A response to John Jalsevac’s article in Crisis Magazine, “Why we are losing the gay ‘marriage’ debate (and how we can starting winning).” (4/16/13)

by Doughlas Remy

John Jalsevac

John Jalsevac

John, I believe you’ve presented a false dichotomy between marriage as “outward-looking and objective” on the one hand, and “inward-looking and subjective,” on the other. Why couldn’t a marriage, with or without children, look both outward and inward? Why couldn’t it include both family formation—including child-rearing—and sexual intimacy, companionship, and the self-actualization of the couple? Marriages may last as long as 60 years or more, during which only 20 years or so are dedicated to child-raising.

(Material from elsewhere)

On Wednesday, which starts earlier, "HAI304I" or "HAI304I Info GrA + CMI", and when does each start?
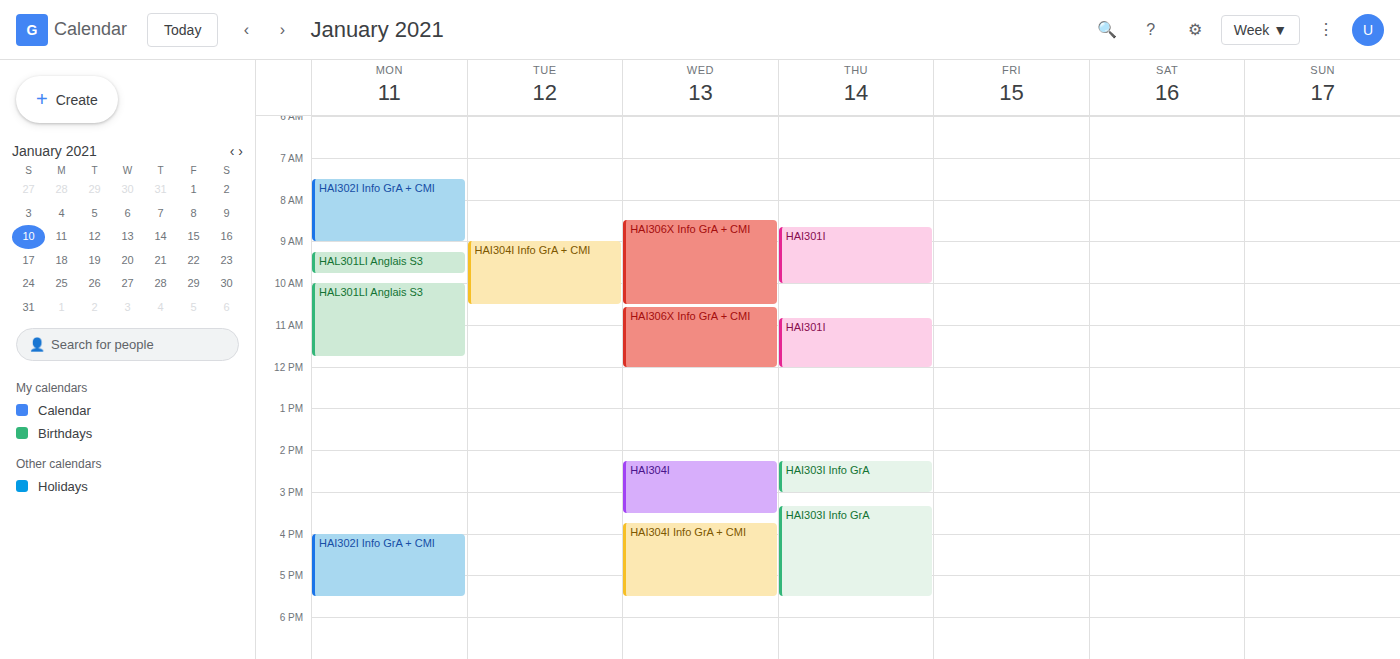
"HAI304I" 2:15 PM; "HAI304I Info GrA + CMI" 3:45 PM.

You describe the marriage vows for your two marriage modes as “permanent” and “temporary,” respectively, but few couples ever expect to break the vows they’ve made to form a life-long commitment. Sometimes marital situations become intolerable, in which case everyone’s interests (including children’s) may be best served by breaking up and getting a fresh start. And I am talking about ordinary people here, not Hollywood celebrities who stay on the covers of People Magazine and the tabloids by practicing serial polygamy.

In several ways, your list of “certain, solid, objective” facts about the foundations of marriage is not so solid.

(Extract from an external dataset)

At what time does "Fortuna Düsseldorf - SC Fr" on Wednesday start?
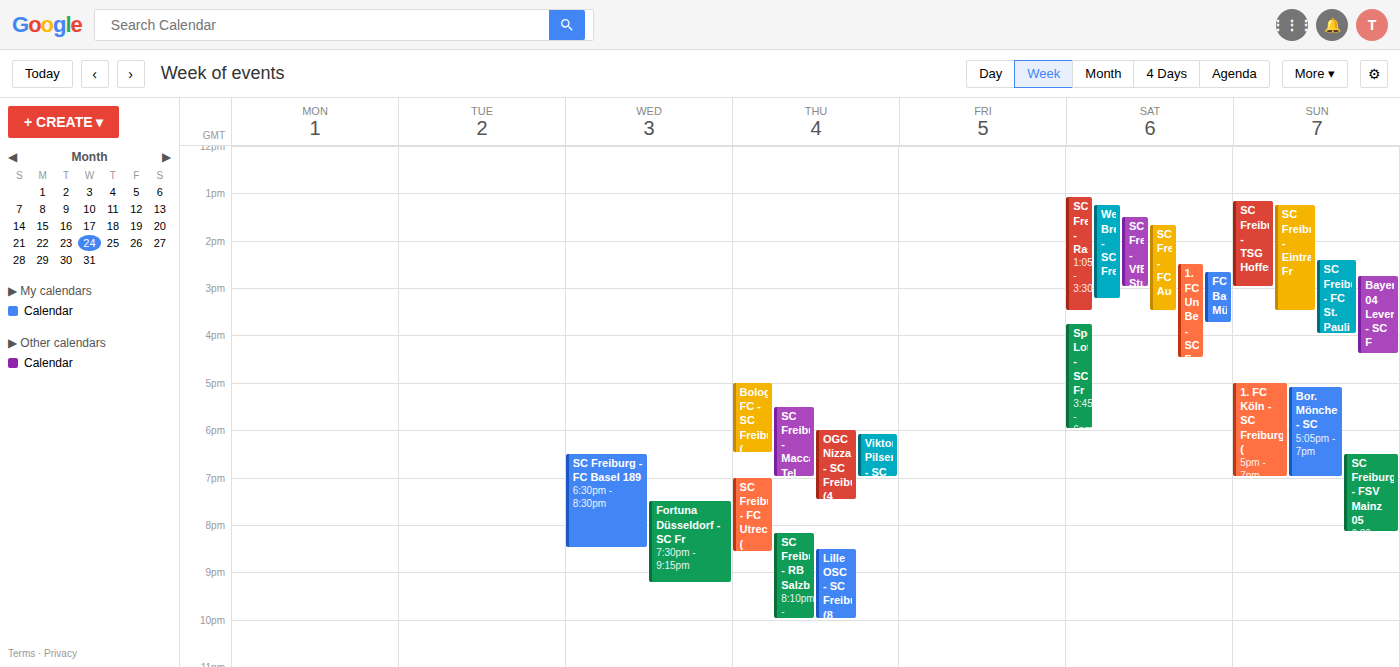
7:30 PM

First, as a gay man about to be married, I can assure you that I feel absolutely no “biological and psychological complementarity” with any woman. Else I would not be marrying a man. “Biology” is not just about organs; it is also about the chemistry of the brain.

Second, the solemn public vow need not be made before God. Instead, many people make that vow before their community. Non-theists do marry, you know, and their marriages are not inherently less stable than those of theists.

Third, civil law (at least in the U.S.) does not require procreation in marriage, so you are speaking to Catholics.

Fourth, the consensus of pediatric professionals is that children raised by same-sex parents fare no worse than children raised by a mother and a father.

One thing you got right is that “healthy, stable families are the necessary foundation of a healthy, stable society.” So why would you not encourage the formation of healthy, stable families by gay men and lesbians? Most people need and want sexual intimacy, companionship, and self-actualization—all within the framework of life-long commitment. Psychologists everywhere agree that these goods are in fact necessary for healthy living. The alternatives are loneliness, social marginalization, low self-esteem, and often promiscuity and other self-destructive behaviors. Is this what you prefer?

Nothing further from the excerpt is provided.